In conclusion, the new patent reforms that took effect on November 29, 2000 provide for automatic publication of U.S. non-provisional utility patent applications 18 months after the earliest date from which they claim priority. Applicants can request non-publication if they are not planning to file a patent application describing the same invention in a foreign country that has an 18 month publication requirement. Applicants may also request publication of a redacted copy of a U.S. patent application if the parallel, published foreign application is narrower in scope than the U.S. application. The published application has as an effective reference date for use against other patentees as of its earlier priority filing date. Applicants can also elect to have their applications that were pending prior to November 29, 2000 published in order to give them a prior art effect as of their filing date against other patentees.

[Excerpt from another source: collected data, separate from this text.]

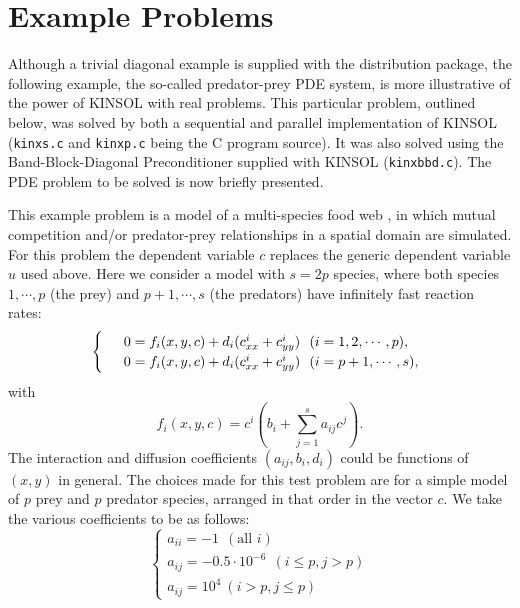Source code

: \documentclass[11pt]{article}
\begin{document}
\section{Example Problems}


Although a trivial diagonal example is supplied with the distribution package, 
the following example,  the so-called predator-prey PDE system, is more 
illustrative of the power of KINSOL with real problems. This particular 
problem, outlined below, was solved by both a sequential and parallel
implementation of KINSOL ({\tt kinxs.c} and {\tt kinxp.c} being the C program 
source). It was also solved using the Band-Block-Diagonal Preconditioner 
supplied with KINSOL ({\tt kinxbbd.c}). The PDE problem to be solved is now 
briefly presented.

This example problem is a model of a multi-species food web \cite{Br86},
in which mutual competition and/or predator-prey relationships in a
spatial domain are simulated. For this problem the dependent variable $c$ 
replaces the generic dependent variable $u$ used above. Here we consider a 
model with $s = 2p$ species, where both species $1,\cdots , p$ (the
prey) and $p+1,\cdots, s$ (the predators) have infinitely fast reaction
rates:
\begin{equation}
\renewcommand{\arraystretch}{1.2}
\left\{
\begin{array}{l}
               \hspace*{1em}  0 = f_i(x,y,c) + d_i 
( c^i_{xx} + c^i_{yy} ) ~ ~ (i = 1,2,\cdots,p) , \\
               \hspace*{1em}  0 = f_i(x,y,c) + d_i 
( c^i_{xx} + c^i_{yy} ) ~ ~ (i = p+1,\cdots,s) ,
\end{array} \right.  \label{5.3}
\end{equation}
with
\begin{equation}
f_i(x,y,c) = c^i (b_i + \sum_{j = 1}^s a_{ij} c^j).
\end{equation}
The interaction and diffusion coefficients $(a_{ij},b_i,d_i)$
could be functions of $(x,y)$ in general. The choices made for
this test problem are for a simple model of $p$ prey and $p$
predator species, arranged in that order in the vector $c$.  We
take the various coefficients to be as follows:
\begin{equation}
\left\{
\begin{array}{l}
a_{ii} = -1 ~ ~ (\mbox{all } i) \\
a_{ij} = -0.5 \cdot 10^{-6} ~ ~ ( i \leq p , j > p )
\\
a_{ij} = 10^4 ~ ( i > p , j \leq p )
\end{array}  \right.
\end{equation}
\end{document}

While the new law does not require publication of all U.S. patent applications, the new law does encourage U.S. applicants to publish their applications by providing them with the above priority reference rights and rights to collect a reasonable royalty for the post-publication patent pending period. The new law also provides third party competitors an opportunity to follow and affect the continuing examination of a pending published patent application. Taken together, these new provisions do well to maintain the balance between the interests of the smaller non-foreign filing patent applicants who desire intellectual property protection and their competitors who desire the ability to make adequate risk assessments with regard to development of their own technology.